To give a few examples, many Viking Age men looked to the gods Tyr, Thor, or Freyr as their object of devotion.
- Devotees of Tyr were ruling-class men who ordered their lives according to upholding and administering the law and societal standards of justice.
- Those of Thor were predominantly warriors whose codes of conduct emphasized strength and bravery in the defense of one’s people and way of life, and a meticulous adherence to standards of honor.
- Freyr’s men were mostly farmers whose lives were much more hedonistic and centered around fertility, fecundity, and production.

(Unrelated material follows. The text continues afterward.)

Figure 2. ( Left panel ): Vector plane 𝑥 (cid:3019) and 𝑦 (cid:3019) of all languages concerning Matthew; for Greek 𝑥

As a result, the indigenous Norse worldview had a healthy appreciation for what we today would call “moral ambiguity” – the recognition that one’s values often conflict with each other, and that one often finds oneself in situations where one is forced to sacrifice a cherished value in favor of another (which is true for Captain America and Iron Man as well, even as they would process it differently).
Thor acts for the sake of these virtues, rather than out of the expectation of good consequences or respect for duty or principle. A virtue ethicist like Thor would seek to be the best person he could be, so that he’s readied himself for those tough, morally ambiguous decisions when they come.
The thinking goes that even as you can’t control the ethics of those around you, you can at least take charge of your own. Thor simply strives to be a good person. A virtuous, worthy person.
Are you worthy like Thor?
Virtue ethics are clearly relevant in today’s age with rampant polarization, “anything goes” attitudes, failing leaders and role models, unprecedented anxiety, and extremely difficult “grey” areas in our day-to-day lives. No wonder Thor got depressed and let himself go when he thought Thanos had won and he was left to live with the existential thought of not being worthy.
Listen, I’m not telling you to worship Thor comic books, although that’s not a bad idea if they are the ones created by Walt Simonson.
All I’m saying is that even as Thor is looking at the Asgardian in the mirror, striving and living to become a better person, perhaps we could do likewise and take a look in the mirror ourselves. What’s the worst that could happen?